Apparently there is a plan afoot to have all of these older documents scanned professionally so that they can be accessed by computer, as is the case for modern land registers already. I have obtained one such copy from Steve Barnable at the Lands Directorate and it is head and shoulders better than a photocopy or even my own non-professional scans, so the day when all of these have been rendered in this fashion cannot come too soon for researchers and those concerned about the preservation of these historical documents.
In total, I have made copies of 59 documents from Volumes one through six. Volume seven does not contain any documents directly pertinent to my family, focussing more on the business families associated with my own ancestors, which were more in the forefront at the end of the 19th century (Tessier, Clift, LeMessurier etc.). Upon closer examination, several of the documents proved to be irrelevant to my family but, having gone to the trouble and expense of making a copy, I have retained that copy in hopes that it will be more useful to other researchers who do not have the opportunity to visit the Registry personally.

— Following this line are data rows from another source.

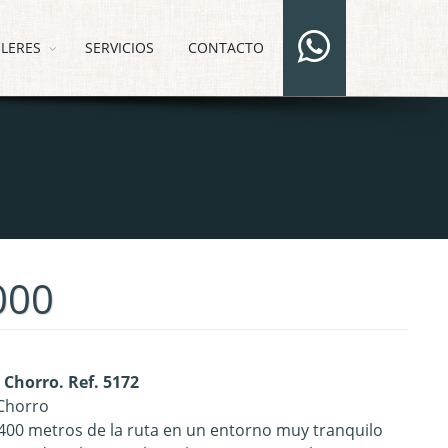
ILERES
SERVICIOS
CONTACTO
000
 Chorro. Ref. 5172
 Chorro
400 metros de la ruta en un entorno muy tranquilo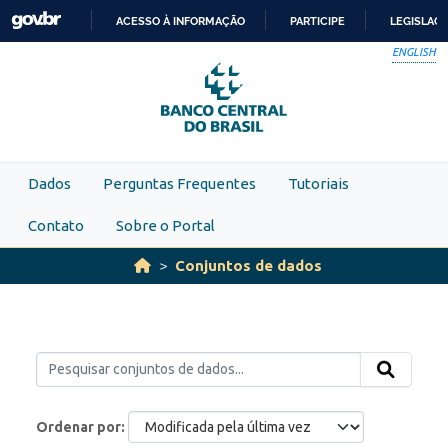
Skip to main content
ACESSO À INFORMAÇÃO
PARTICIPE
LEGISLAÇ
IR
ENGLISH
PARA
O
CONTEÚDO
Dados
Perguntas Frequentes
Tutoriais
Contato
Sobre o Portal
Conjuntos de dados
Ordenar por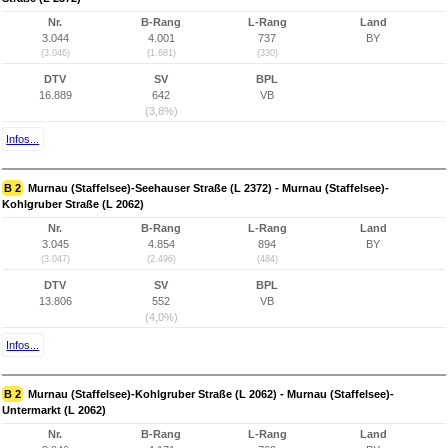
Nr.
B-Rang
L-Rang
Land
3.044
4.001
737
BY
(3.046)
(1.681)
(330)
DTV
SV
BPL
16.889
642
VB
(3,8%)
Infos...
B 2
Murnau (Staffelsee)-Seehauser Straße (L 2372) - Murnau (Staffelsee)-
Kohlgruber Straße (L 2062)
Nr.
B-Rang
L-Rang
Land
3.045
4.854
894
BY
(3.047)
(2.496)
(484)
DTV
SV
BPL
13.806
552
VB
(4,0%)
Infos...
B 2
Murnau (Staffelsee)-Kohlgruber Straße (L 2062) - Murnau (Staffelsee)-
Untermarkt (L 2062)
Nr.
B-Rang
L-Rang
Land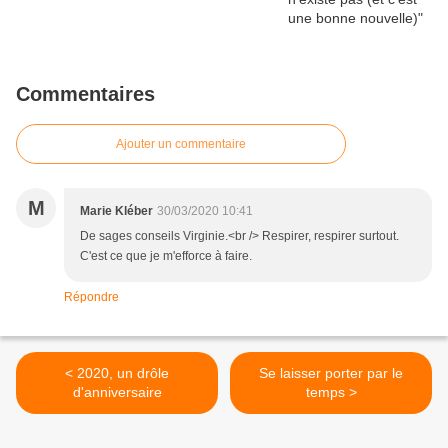
Commentaires
Ajouter un commentaire
M
Marie Kléber
30/03/2020 10:41
De sages conseils Virginie.<br /> Respirer, respirer surtout.
C'est ce que je m'efforce à faire.
Répondre
< 2020, un drôle
Se laisser porter par le
d'anniversaire
temps >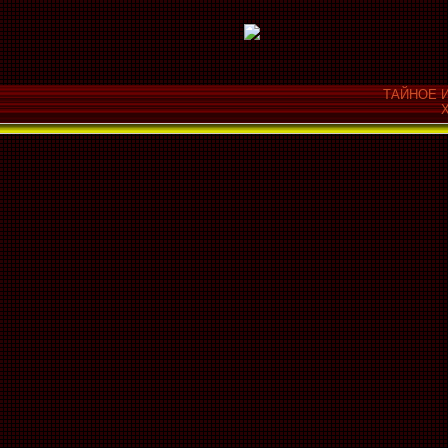
ТАЙНОЕ И
Х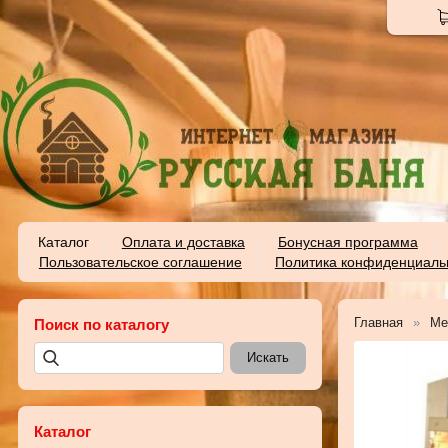
Каталог
Оплата и доставка
Бонусная программа
Пользовательское соглашение
Политика конфиденциаль
Главная
Ме
Поиск по каталогу
Каталог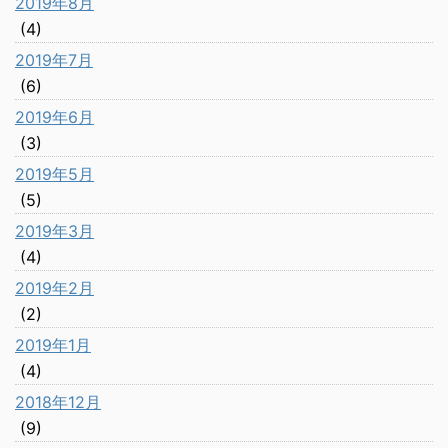
2019年8月
(4)
2019年7月
(6)
2019年6月
(3)
2019年5月
(5)
2019年3月
(4)
2019年2月
(2)
2019年1月
(4)
2018年12月
(9)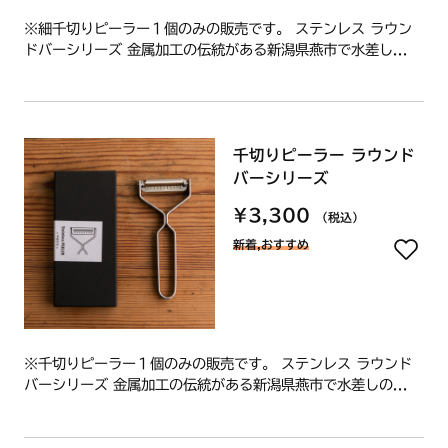
※細千切りピーラー１個のみの販売です。 ステンレス ラウン
ドバーシリーズ 金属加工の伝統がある新潟県燕市で水差し...
千切りピーラー ラウンド
バーシリーズ
¥3,300
（税込）
新着,おすすめ
※千切りピーラー１個のみの販売です。 ステンレス ラウンド
バーシリーズ 金属加工の伝統がある新潟県燕市で水差しの...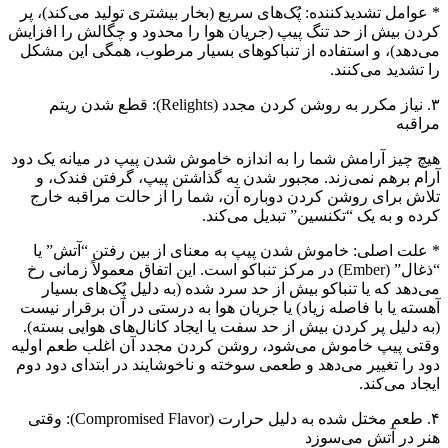
* عوامل تشدیدکننده: پُک‌های سریع (بخار بیشتری تولید می‌کند)، پر
کردن بیش از حد تنگ پیپ (جریان هوا را محدود و چگالش را افزایش
می‌دهد)، و استفاده از تنباکوهای بسیار مرطوب، همگی این مشکل
را تشدید می‌کنند.
۳. نیاز مکرر به روشن کردن مجدد (Relights): قطع شدن ریتم
مراقبه
هیچ چیز آرامش شما را به اندازه خاموش شدن پیپ در میانه یک دود
آرام برهم نمی‌زند. مجبور شدن به گذاشتن پیپ، گرفتن فندک، و
تلاش برای روشن کردن دوباره آن، شما را از حالت مراقبه خارج
کرده و به یک “تکنسین” تبدیل می‌کند.
* علت اصلی: خاموش شدن پیپ به معنای از بین رفتن “آتش” یا
“ذغال” (Ember) در مرکز تنباکو است. این اتفاق معمولاً زمانی رخ
می‌دهد که یا تنباکو بیش از حد سرد شده (به دلیل پُک‌های بسیار
آهسته یا با فاصله زیاد) یا جریان هوا به درستی در آن برقرار نیست
(به دلیل پر کردن بیش از حد سفت یا ایجاد کانال‌های هوایی بسته).
وقتی پیپ خاموش می‌شود، روشن کردن مجدد آن اغلب طعم اولیه
دود را تغییر می‌دهد و طعمی سوخته و ناخوشایند در ابتدای دود دوم
ایجاد می‌کند.
۴. طعم مختل شده به دلیل حرارت (Compromised Flavor): وقتی
هنر در آتش می‌سوزد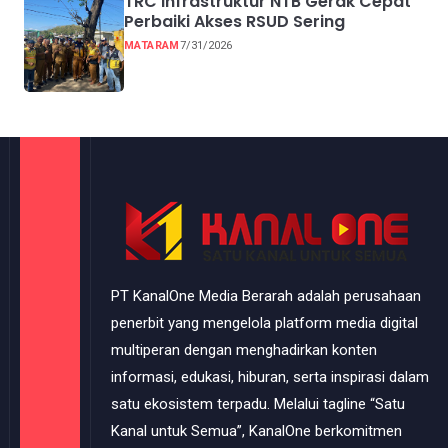
TRC Infrastruktur NTB Gerak Cepat
Perbaiki Akses RSUD Sering
MATARAM
7/31/2026
PT KanalOne Media Berarah adalah perusahaan
penerbit yang mengelola platform media digital
multiperan dengan menghadirkan konten
informasi, edukasi, hiburan, serta inspirasi dalam
satu ekosistem terpadu. Melalui tagline “Satu
Kanal untuk Semua”, KanalOne berkomitmen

Documents photocopied or scanned at the Registry of Deeds in St. John’s in 2011, 2014 and 2016
The list that follows is a short form index of all documents at the Registry of Deeds in Volumes 1-6 of the Southern District Court (SDC) that I have copied and that are available in PDF form. I have now transcribed most of these and made them into MS Word files, though some I did not need to transcribe as Kevin Reddigan had already done so. Those that are not transcribed were of less immediate relevance to my research.
The entries indicate the source (SDC Volume), the pages (referred to as Folios) on which those documents appear in the Volume, the names of the principals involved, and the date in the form dd-mm-yyyy. In many cases there are several dates on each document as it passed through various stages of being prepared, registered and approved by the court. The date given is therefore approximate. The names shown are as they appear in the document in question, though I have abbreviated some longer names by using initials and though in many cases the spelling in the document is incorrect as we know it.
Note that I have ordered the documents by Volume and Folio except, where it existed in Volume 2 only, that I have reordered them by document number (No). The documents in that Volume were given a sequential number but often appeared out of chronological order in the Volume so that Document No and Fol are not necessarily in synchrony with one another. Almost all documents occupied more than one page (Fol) but in a very few instances they took up only a single page and, in those cases, FOL will be followed by a single page number.
Finally, I can only apologise for the poor quality of some of these copies. I did the best that I could considering the primitive copying conditions and rules that presently exist at the Registry of Deeds. The transcripts reflect the poor quality of the photocopies in some instances, with gaps or question marks where words were either cut off or undecipherable.